■ **DATA IN THIS EXERCISE**:
--- START ---
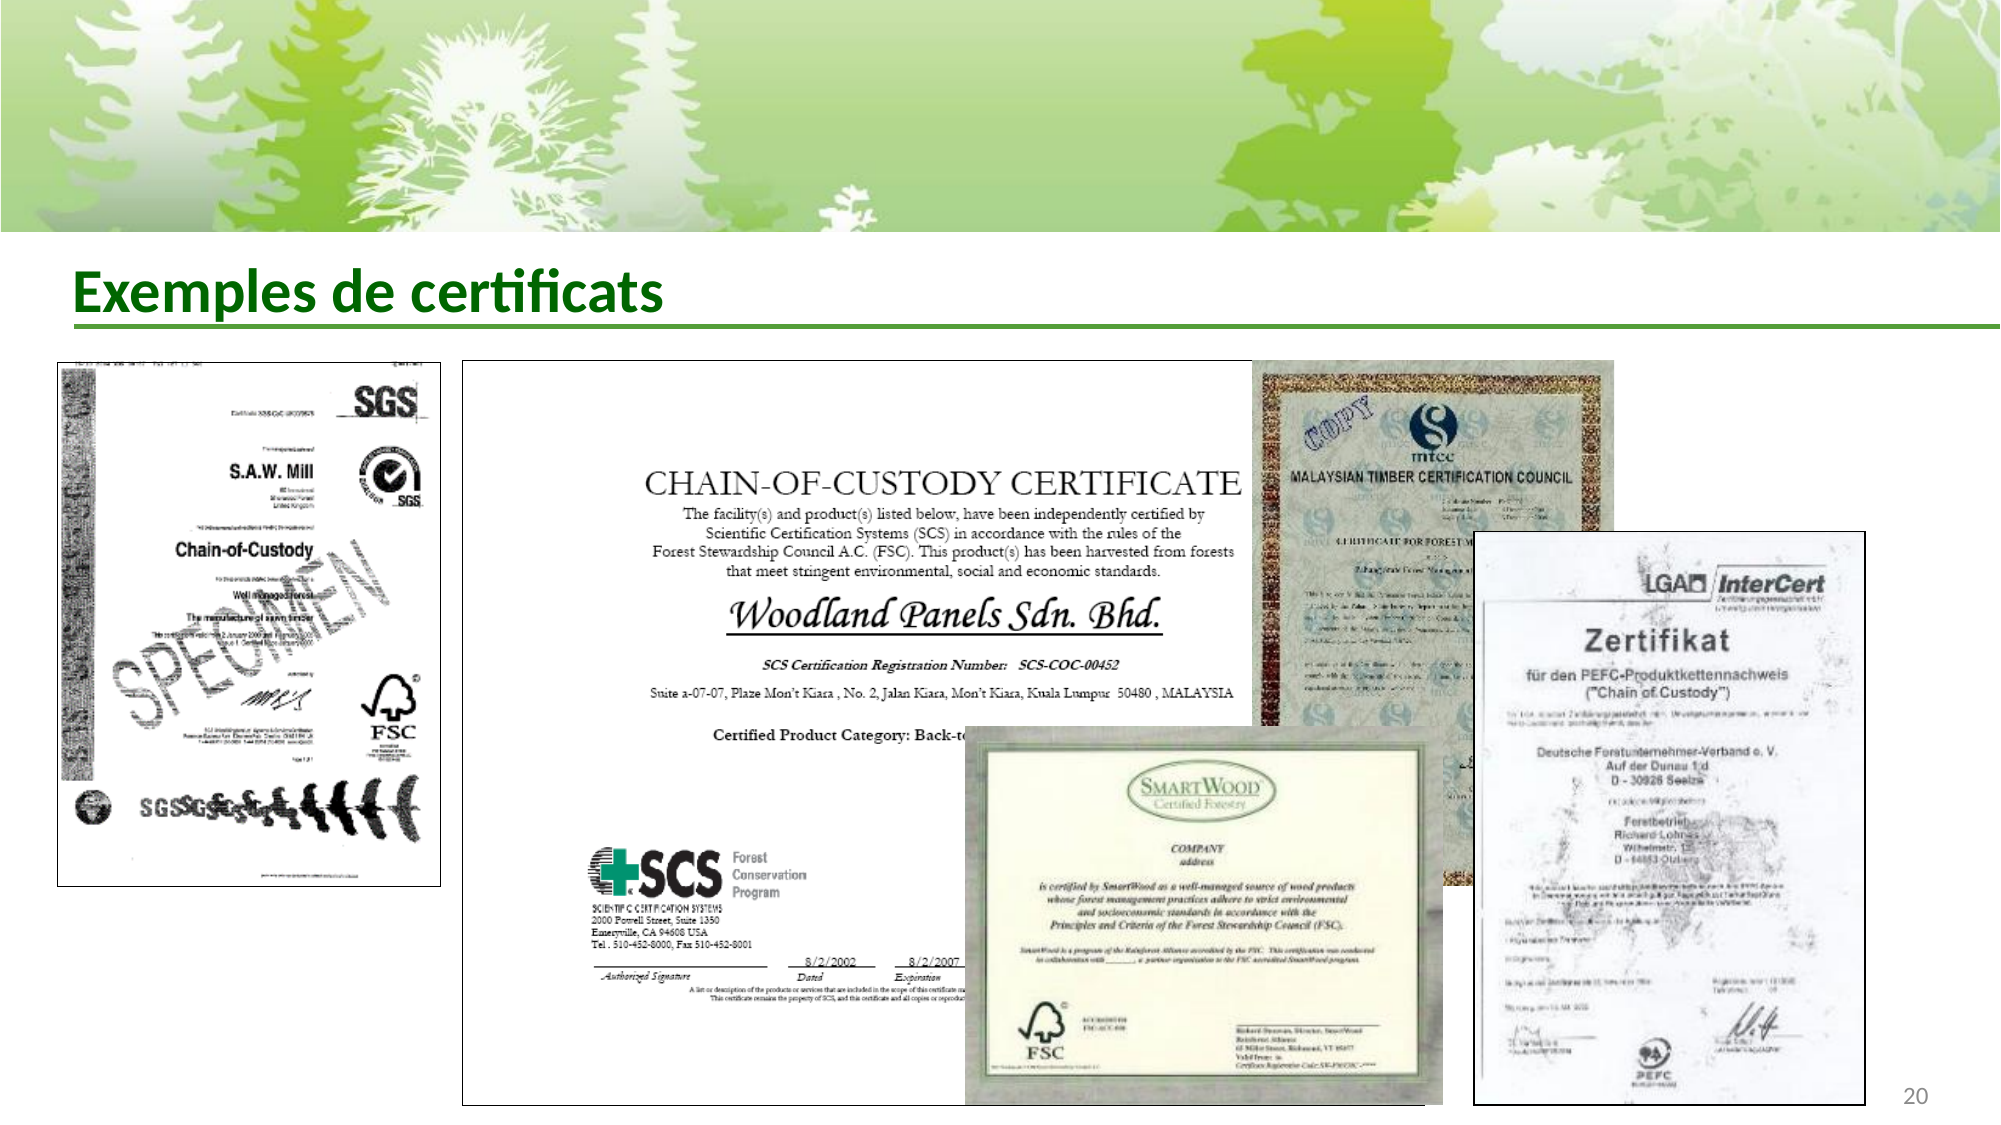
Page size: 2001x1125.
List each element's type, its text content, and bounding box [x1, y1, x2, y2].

picture [0, 0, 2000, 232]
slide_number 20 [1493, 1065, 1944, 1125]
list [463, 361, 1252, 1105]
picture [965, 360, 1865, 1105]
title Exemples de certificats [57, 198, 1407, 386]
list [57, 361, 441, 886]
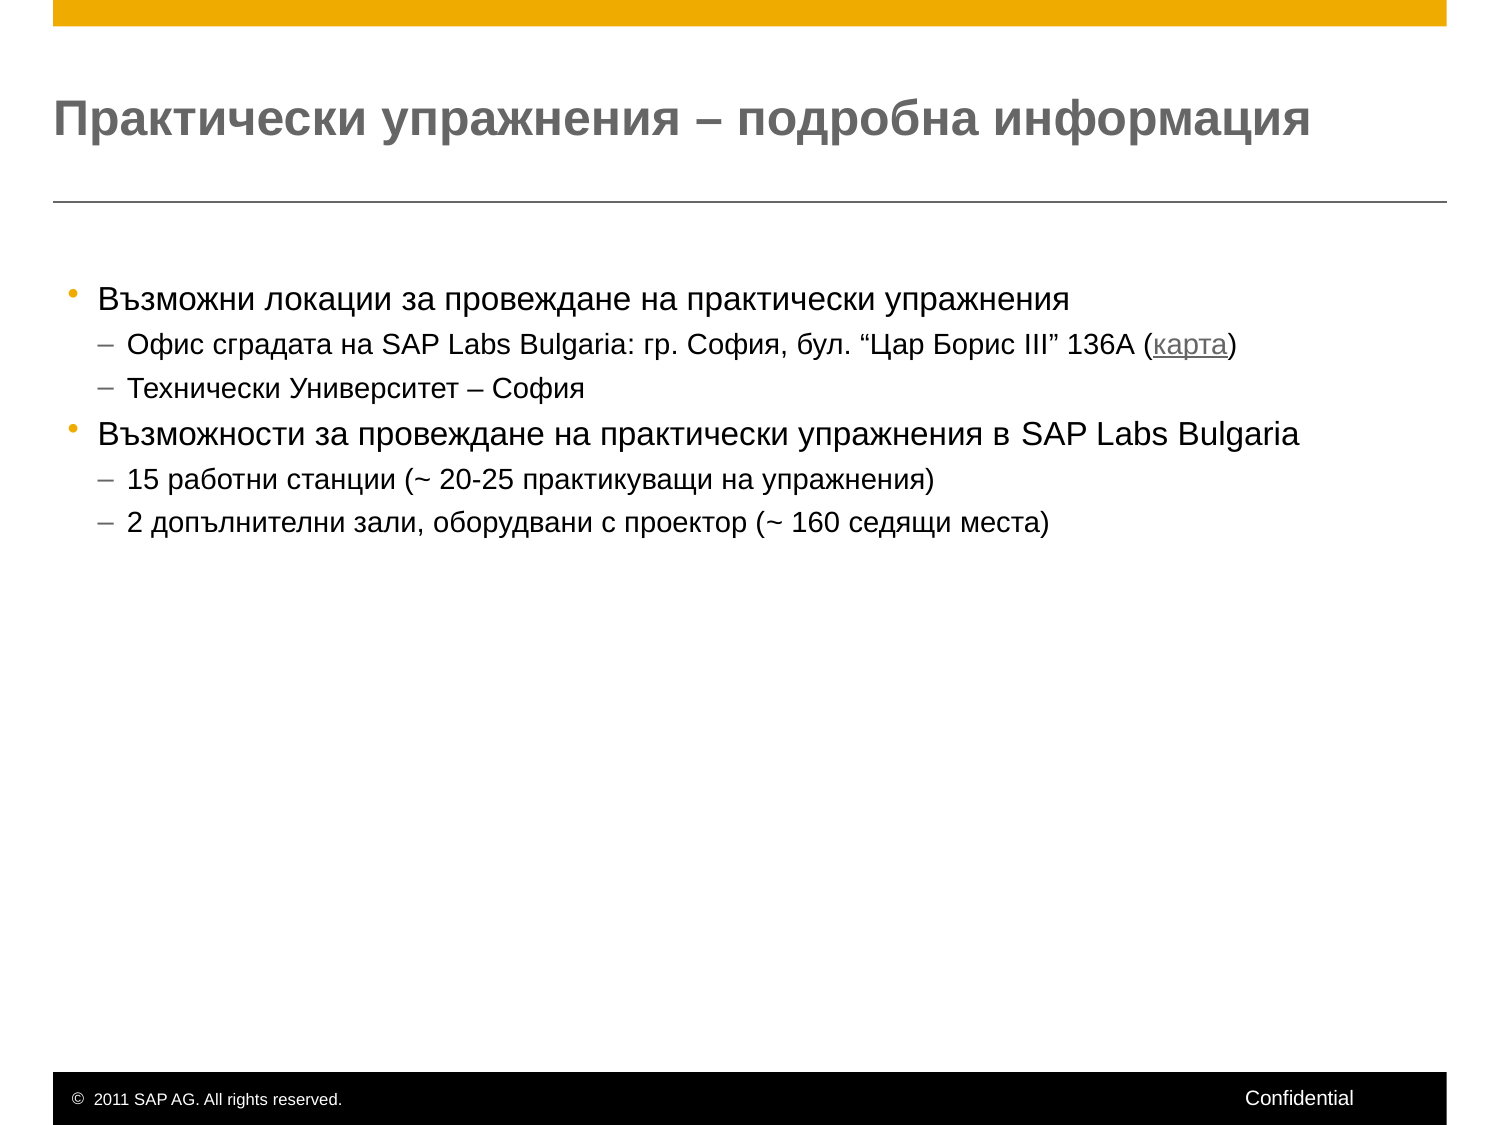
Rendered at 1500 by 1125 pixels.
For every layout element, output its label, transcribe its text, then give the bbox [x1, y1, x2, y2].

list Възможни локации за провеждане на практически упражнения Офис сградата на SAP Labs Bulgaria: гр. София, бул. “Цар Борис III” 136А (карта) Технически Университет – София Възможности за провеждане на практически упражнения в SAP Labs Bulgaria 15 работни станции (~ 20-25 практикуващи на упражнения) 2 допълнителни зали, оборудвани с проектор (~ 160 седящи места) [53, 277, 1447, 998]
title Практически упражнения – подробна информация [53, 53, 1447, 178]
--- END ---
■ **TASK ITEM**: Down to the final line, restate the material above word for word, but omit its pictures.

■ **SOLUTION FOR THIS EXERCISE**:
Page size: 2001x1125.
List each element's type, its text content, and bounding box [x1, y1, x2, y2].

picture [0, 0, 2000, 232]
slide_number 20 [1493, 1065, 1944, 1125]
list [463, 361, 1252, 1105]
picture [965, 360, 1865, 1105]
title Exemples de certificats [57, 198, 1407, 386]
list [57, 361, 441, 886]
Rendered at 1500 by 1125 pixels.
For every layout element, output its label, transcribe its text, then give the bbox [x1, y1, x2, y2].

list Възможни локации за провеждане на практически упражнения Офис сградата на SAP Labs Bulgaria: гр. София, бул. “Цар Борис III” 136А (карта) Технически Университет – София Възможности за провеждане на практически упражнения в SAP Labs Bulgaria 15 работни станции (~ 20-25 практикуващи на упражнения) 2 допълнителни зали, оборудвани с проектор (~ 160 седящи места) [53, 277, 1447, 998]
title Практически упражнения – подробна информация [53, 53, 1447, 178]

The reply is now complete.